Abductions: Helplessness, Pain, and Fractured Memory – Chupacabra

Chupacabra

Existing in a sideways relationship to alien abduction is the Mexican Chupacabra (“goat sucker”), a creature with roots in ancient Mesoamerican legend linking powerful spirits with a variety of incredible beings. Some Toltec and later Aztec art of the 10th to 16th centuries, particularly friezes and other sculpture, depicts winged beasts suggesting the god Quetzalcoatl, the “feathered serpent” that rules the destiny of humans. In the eyes of many, the images reveal Quetzalcoatl and Chupacabra as one, or as representations of Chupacabra alone.

In the popular Mexican imagination, Chupacabra figures strongly in folklore and oral tradition dating to the 16th century, and the unwelcome arrival of the Spanish conquistadors. Chupacabra, then, has unavoidable connections to the helplessness that accompanies invasion and subjugation. The creature acquired a particular omnipresence in the 1970s to the ’90s, when it became a variant of the mutilated-cattle phenomenon. For instance, the legend won considerable acceptance in Puerto Rico early in the 1990s, when the island suffered a wave of livestock killings. By mid-decade, the creature dominated imaginative thought across Texas and Florida; today, most reports come from the U.S.-Mexico border.

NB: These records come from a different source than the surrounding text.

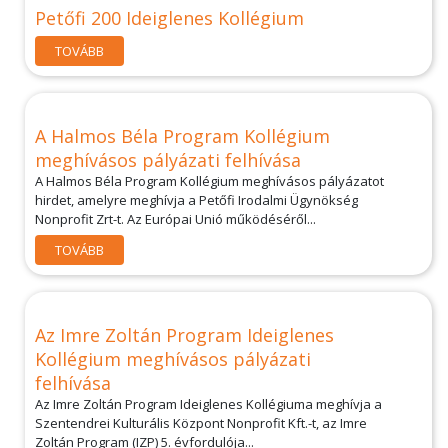
Petőfi 200 Ideiglenes Kollégium
TOVÁBB
A Halmos Béla Program Kollégium
meghívásos pályázati felhívása
A Halmos Béla Program Kollégium meghívásos pályázatot
hirdet, amelyre meghívja a Petőfi Irodalmi Ügynökség
Nonprofit Zrt-t. Az Európai Unió működéséről...
TOVÁBB
Az Imre Zoltán Program Ideiglenes
Kollégium meghívásos pályázati
felhívása
Az Imre Zoltán Program Ideiglenes Kollégiuma meghívja a
Szentendrei Kulturális Központ Nonprofit Kft.-t, az Imre
Zoltán Program (IZP) 5. évfordulója...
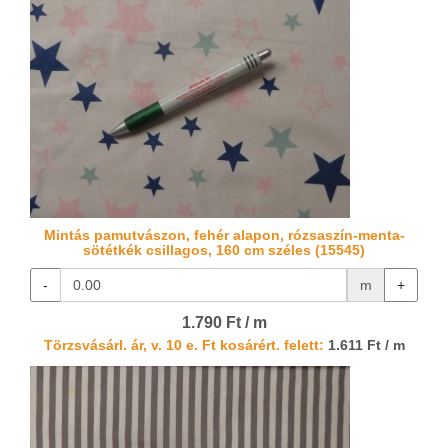
Mintás pamutvászon, fehér alapon, rózsaszín-menta-
sötétkék csillagos, 160 cm széles (15545)
-
m
+
1.790 Ft / m
Törzsvásárl. ár, v. 10 e. Ft kosárért. felett:
1.611 Ft / m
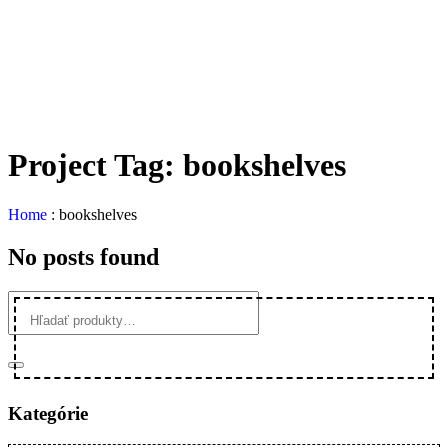
Project Tag:
bookshelves
Home
:
bookshelves
No posts found
Kategórie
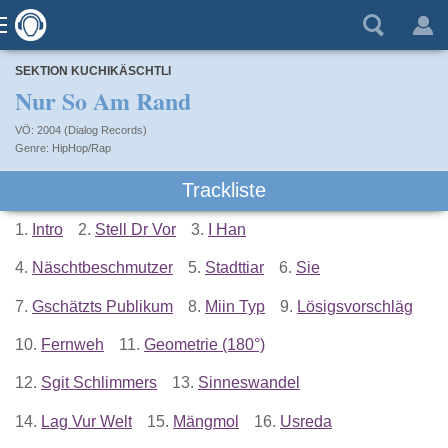
SEKTION KUCHIKÄSCHTLI
Nur So Am Rand
VÖ: 2004 (Dialog Records)
HipHop/Rap
Trackliste
1.
Intro
2.
Stell Dr Vor
3.
I Han
4.
Näschtbeschmutzer
5.
Stadttiar
6.
Sie
7.
Gschätzts Publikum
8.
Miin Typ
9.
Lösigsvorschläg
10.
Fernweh
11.
Geometrie (180°)
12.
Sgit Schlimmers
13.
Sinneswandel
14.
Lag Vur Welt
15.
Mängmol
16.
Usreda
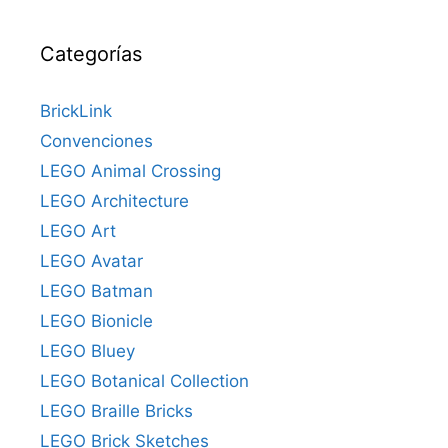
Categorías
BrickLink
Convenciones
LEGO Animal Crossing
LEGO Architecture
LEGO Art
LEGO Avatar
LEGO Batman
LEGO Bionicle
LEGO Bluey
LEGO Botanical Collection
LEGO Braille Bricks
LEGO Brick Sketches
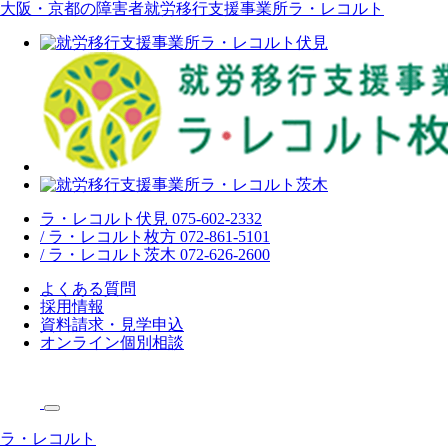
大阪・京都の障害者就労移行支援事業所ラ・レコルト
ラ・レコルト伏見 075-602-2332
/ ラ・レコルト枚方 072-861-5101
/ ラ・レコルト茨木 072-626-2600
よくある質問
採用情報
資料請求・見学申込
オンライン個別相談
ラ・レコルト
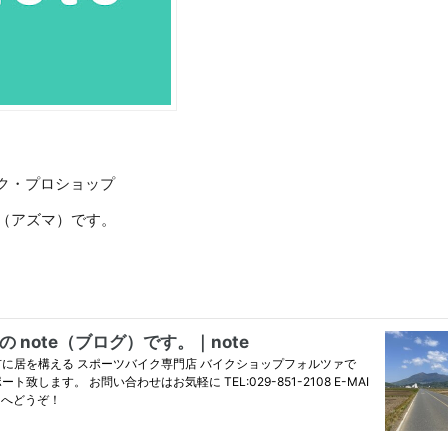
ク・プロショップ
Aの東（アズマ）です。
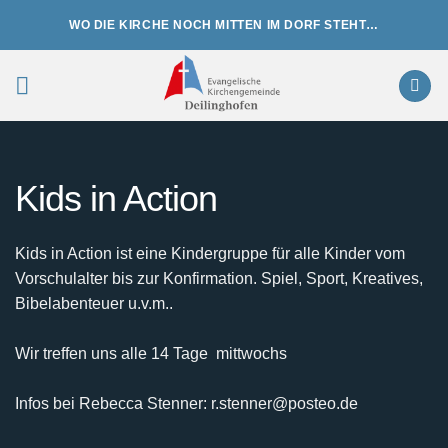
Zum
WO DIE KIRCHE NOCH MITTEN IM DORF STEHT…
Inhalt
springen
Kids in Action
Kids in Action ist eine Kindergruppe für alle Kinder vom
Vorschulalter bis zur Konfirmation. Spiel, Sport, Kreatives,
Bibelabenteuer u.v.m..
Wir treffen uns alle 14 Tage mittwochs
Infos bei Rebecca Stenner: r.stenner@posteo.de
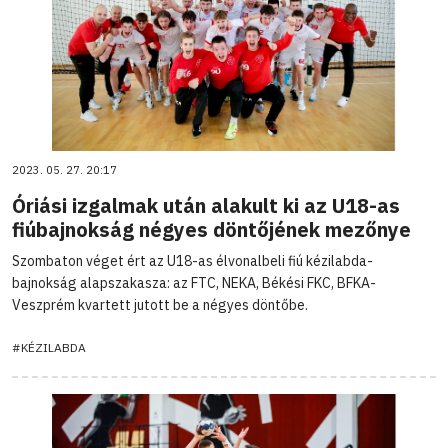
2023. 05. 27. 20:17
Óriási izgalmak után alakult ki az U18-as
fiúbajnokság négyes döntőjének mezőnye
Szombaton véget ért az U18-as élvonalbeli fiú kézilabda-
bajnokság alapszakasza: az FTC, NEKA, Békési FKC, BFKA-
Veszprém kvartett jutott be a négyes döntőbe.
#KÉZILABDA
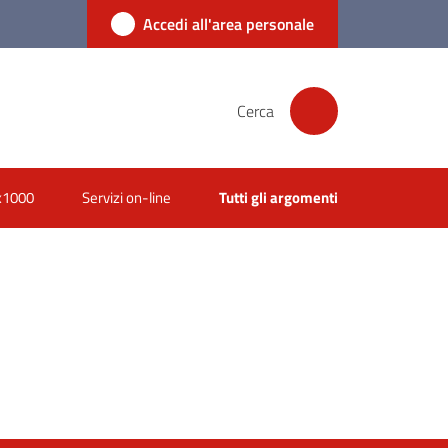
Accedi all'area personale
Cerca
x1000
Servizi on-line
Tutti gli argomenti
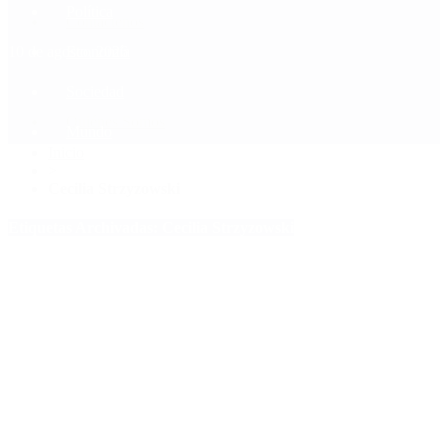
Política
Contactenos
10 de agosto, 2026
Economía
Sociedad
Quiénes Somos
Mundo
Inicio
>
Cecilia Strzyzowski
Etiquetas Archivadas: Cecilia Strzyzowski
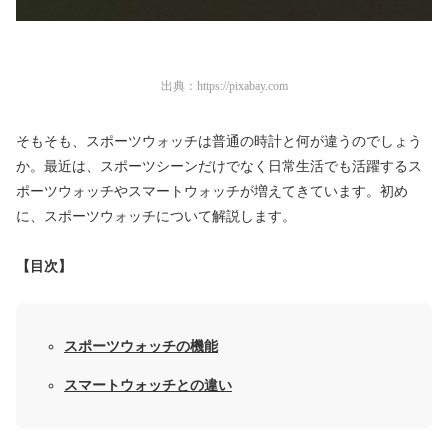
出典：
https://pixabay.com
そもそも、スポーツウォッチは普通の時計と何が違うのでしょう
か。最近は、スポーツシーンだけでなく日常生活でも活躍するス
ポーツウォッチやスマートウォッチが増えてきています。初め
に、スポーツウォッチについて解説します。
【目次】
スポーツウォッチの機能
スマートウォッチとの違い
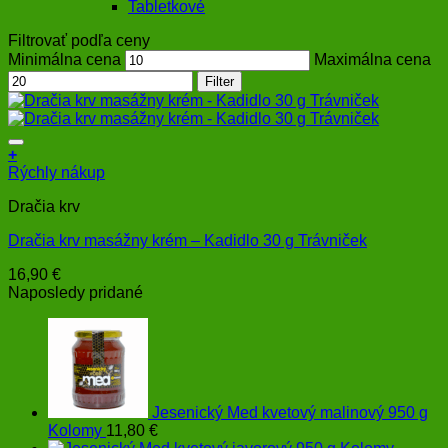
Tabletkové
Filtrovať podľa ceny
Minimálna cena
Maximálna cena
Filter
+
Rýchly nákup
Dračia krv
Dračia krv masážny krém – Kadidlo 30 g Trávniček
16,90
€
Naposledy pridané
Jesenický Med kvetový malinový 950 g
Kolomy
11,80
€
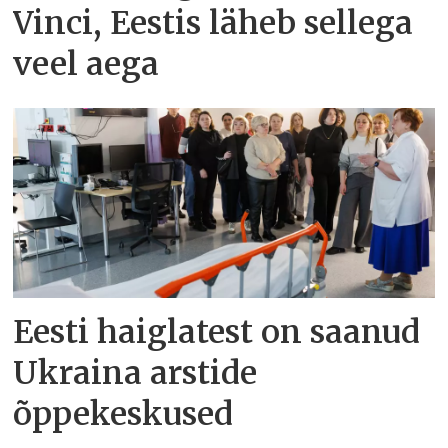
Vinci, Eestis läheb sellega
veel aega
Eesti haiglatest on saanud
Ukraina arstide
õppekeskused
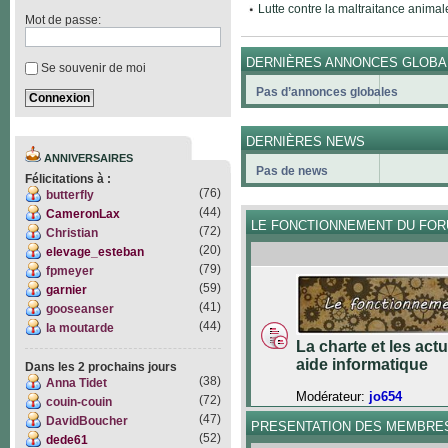
Lutte contre la maltraitance animal
Mot de passe:
DERNIÈRES ANNONCES GLOBA
Se souvenir de moi
Pas d’annonces globales
DERNIÈRES NEWS
ANNIVERSAIRES
Pas de news
Félicitations à :
(76)
butterfly
(44)
CameronLax
LE FONCTIONNEMENT DU FO
(72)
Christian
(20)
elevage_esteban
(79)
fpmeyer
(59)
garnier
(41)
gooseanser
(44)
la moutarde
La charte et les act
aide informatique
Dans les 2 prochains jours
(38)
Anna Tidet
Modérateur:
jo654
(72)
couin-couin
(47)
DavidBoucher
PRESENTATION DES MEMBRE
(52)
dede61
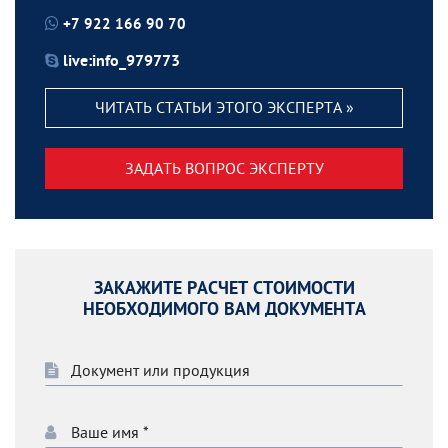
+7 922 166 90 70
live:info_979773
ЧИТАТЬ СТАТЬИ ЭТОГО ЭКСПЕРТА »
ЗАДАТЬ ВОПРОС ЭКСПЕРТУ
ЗАКАЖИТЕ РАСЧЕТ СТОИМОСТИ
НЕОБХОДИМОГО ВАМ ДОКУМЕНТА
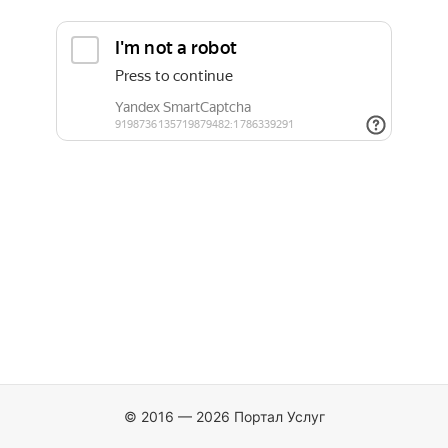
© 2016 — 2026 Портал Услуг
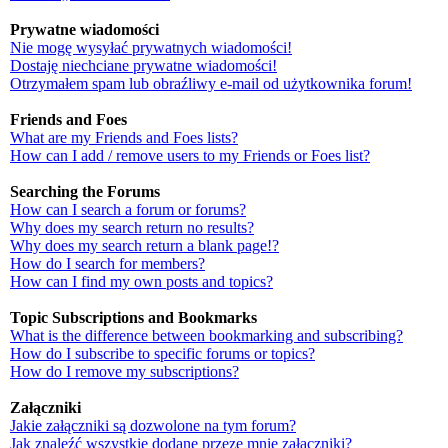
Prywatne wiadomości
Nie mogę wysyłać prywatnych wiadomości!
Dostaję niechciane prywatne wiadomości!
Otrzymałem spam lub obraźliwy e-mail od użytkownika forum!
Friends and Foes
What are my Friends and Foes lists?
How can I add / remove users to my Friends or Foes list?
Searching the Forums
How can I search a forum or forums?
Why does my search return no results?
Why does my search return a blank page!?
How do I search for members?
How can I find my own posts and topics?
Topic Subscriptions and Bookmarks
What is the difference between bookmarking and subscribing?
How do I subscribe to specific forums or topics?
How do I remove my subscriptions?
Załączniki
Jakie załączniki są dozwolone na tym forum?
Jak znaleźć wszystkie dodane przeze mnie załączniki?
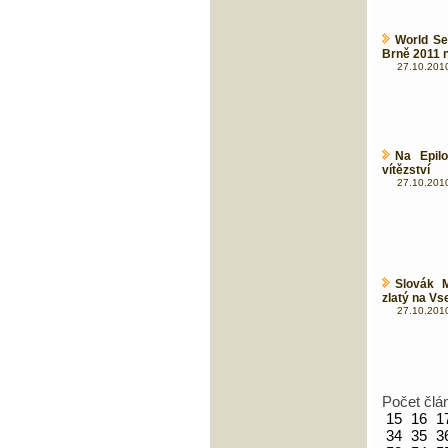
World Se
Brně 2011 ne
27.10.2010
Na Epil
vítězství
27.10.2010
Slovák 
zlatý na Vs
27.10.2010
Počet člá
15
16
1
34
35
3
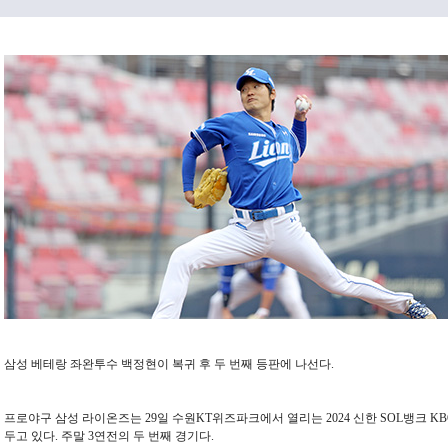
삼성 베테랑 좌완투수 백정현이 복귀 후 두 번째 등판에 나선다.
프로야구 삼성 라이온즈는 29일 수원KT위즈파크에서 열리는 2024 신한 SOL뱅크 K
두고 있다. 주말 3연전의 두 번째 경기다.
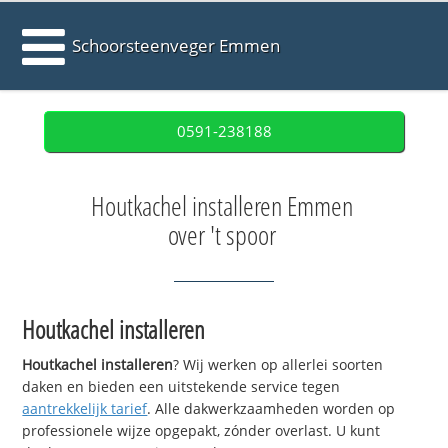
Schoorsteenveger Emmen
0591-238188
Houtkachel installeren Emmen
over 't spoor
Houtkachel installeren
Houtkachel installeren
? Wij werken op allerlei soorten
daken en bieden een uitstekende service tegen
aantrekkelijk tarief
. Alle dakwerkzaamheden worden op
professionele wijze opgepakt, zónder overlast. U kunt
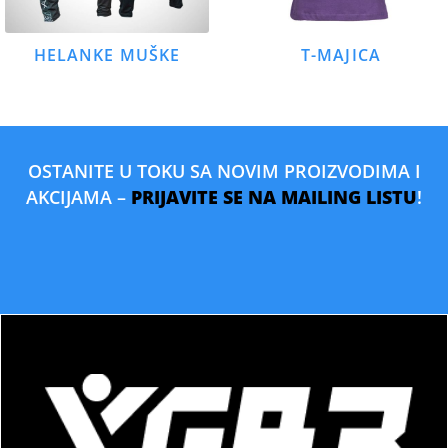
HELANKE MUŠKE
T-MAJICA
OSTANITE U TOKU SA NOVIM PROIZVODIMA I
AKCIJAMA –
PRIJAVITE SE NA MAILING LISTU
!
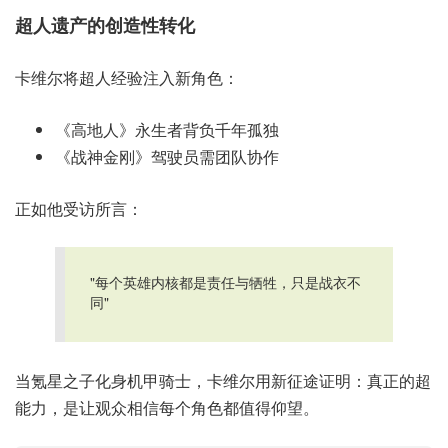
超人遗产的创造性转化
卡维尔将超人经验注入新角色：
《高地人》永生者背负千年孤独
《战神金刚》驾驶员需团队协作
正如他受访所言：
"每个英雄内核都是责任与牺牲，只是战衣不
同"
当氪星之子化身机甲骑士，卡维尔用新征途证明：真正的超
能力，是让观众相信每个角色都值得仰望。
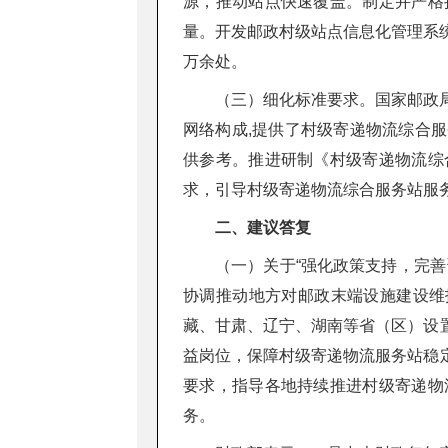
源，推动站点快速覆盖。制定并严格
量。开发邮政村级站点信息化管理系
万余处。
（三）细化标准要求。国家邮政
网络构成,提供了村级寄递物流综合
供参考。推进研制《村级寄递物流综
求，引导村级寄递物流综合服务站服
二、建议答复
（一）关于“强化政策支持，完
协调推动地方对邮政末端设施建设维
藏、甘肃、辽宁、湖南等省（区）设
益岗位，保障村级寄递物流服务站稳
要求，指导各地持续推进村级寄递物
务。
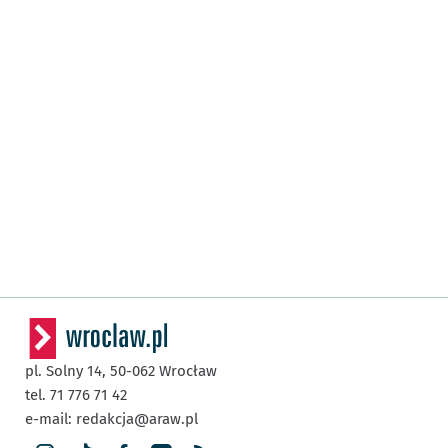
pl. Solny 14,
50-062
Wrocław
tel. 71 776 71 42
e-mail:
redakcja@araw.pl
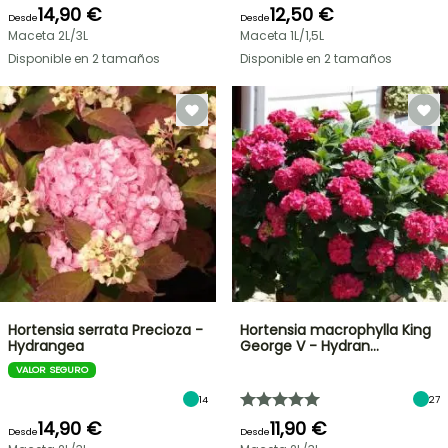
14,90 €
12,50 €
Desde
Desde
Maceta 2L/3L
Maceta 1L/1,5L
Disponible en 2 tamaños
Disponible en 2 tamaños
Hortensia serrata Precioza -
Hortensia macrophylla King
Hydrangea
George V - Hydran…
VALOR SEGURO
14
27
14,90 €
11,90 €
Desde
Desde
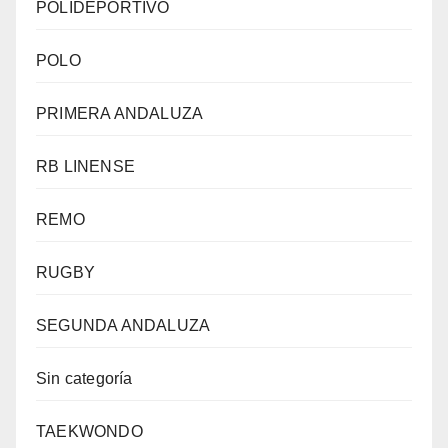
POLIDEPORTIVO
POLO
PRIMERA ANDALUZA
RB LINENSE
REMO
RUGBY
SEGUNDA ANDALUZA
Sin categoría
TAEKWONDO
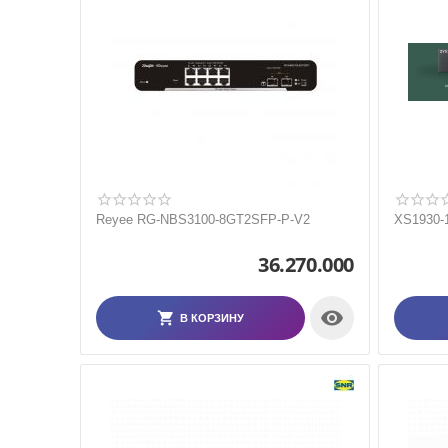
Reyee RG-NBS3100-8GT2SFP-P-V2
XS1930-
36.270.000

В КОРЗИНУ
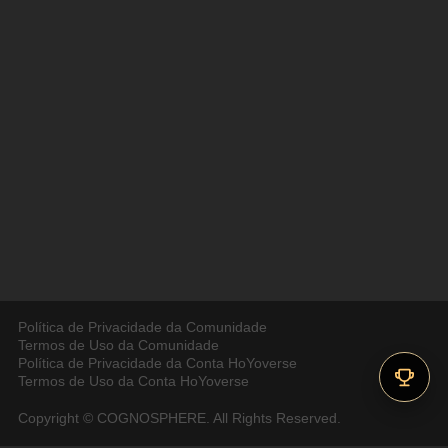
Política de Privacidade da Comunidade
Termos de Uso da Comunidade
Política de Privacidade da Conta HoYoverse
Termos de Uso da Conta HoYoverse
Copyright © COGNOSPHERE. All Rights Reserved.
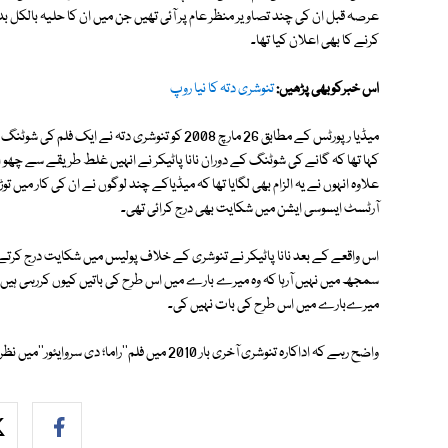
عرصہ قبل ان کی چند تصاویر منظر عام پر آئی تھیں جن میں ان کا حلیہ بالکل بدل
کرنے کا بھی اعلان کیا تھا۔
اس خبرکوبھی پڑھیں:
تنوشری دتہ کا نیا روپ
میڈیا رپورٹس کے مطابق 26 مارچ 2008 کو تنوشری دتہ 
کہا تھا کہ گانے کی شوٹنگ کے دوران نانا پاٹیکر نے انہیں غلط طریقے سے چھو ات
علاوہ انہوں نے یہ الزام بھی لگایا تھا کہ میڈیاکے چند لوگوں نے ان کی کار میں 
آرٹسٹ ایسوسی ایشن میں شکایت بھی درج کرائی تھی۔
اس واقعے کے بعد نانا پاٹیکر نے تنوشری کے خلاف پولیس میں شکایت درج کرتے ہ
میرےبارے میں اس طرح کی بات نہیں کی۔
واضح رہے کہ اداکارہ تنوشری آخری بار 2010 میں فلم''راما؛ دی سروایئور''میں نظر آئی تھیں اس کے بعد انہوں نے شوبز کو خیرباد کہہ دیا تھا۔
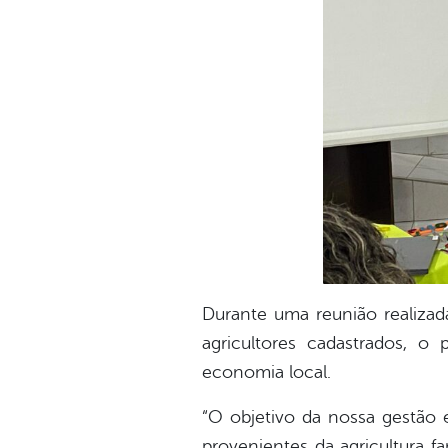
Durante uma reunião realizada
agricultores cadastrados, o
economia local.
“O objetivo da nossa gestão 
provenientes da agricultura f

Believers describe Chupacabra variously, though most commonly as standing three or four feet high, with gray skin (or hide); a horrid humanoid face dominated by red eyes; and small, kangaroo-like arms. Some descriptions include a spiny back, and witnesses often report wings, a reptilian appearance, and resemblances to warthogs.

The Chupacabra diet favors chickens and other fowl, but also encompasses cows, goats, sheep (particularly lambs), and horses. The creatures feed by utilizing curved fangs against the prey’s skull, to drain the blood and brains. This folkloric detail recalls the head trauma suffered by the hapless man discovered near São Paulo in 1988. More popularly, the skull-violating fangs are on prominent view in a well-liked Mexican horror film, The Brainiac (1962), in which the title monster is a human transformed into a brain-sucking fiend by a passing comet—an oblique reference to extraterrestrials.

Persistent tales of Chupacabra attacks on humans have a built-in irony, given a relatively common belief that the monsters are not part of the natural world but the result of human meddling in genetics.

Inevitably, a portion of the Chupacabra community believes that the monsters are of extraterrestrial origin, brought to Earth from another world or, less likely, as intelligent engineers of their own destinies. Other accounts cast Chupacabra as organic weapons of alien design, or as the unwanted detritus of extraterrestrial experiments involving earthly fauna.

Chupacabra fever abated in the pop-culture imagination not long after a famed 1997 episode of television’s The X-Files, “El Mundo Gira” (“The World Turns”). In it, grisly, flesh-eating attacks on people and goats, initially blamed on Chupacabra, are actually the work of a deadly fungus. How mundane!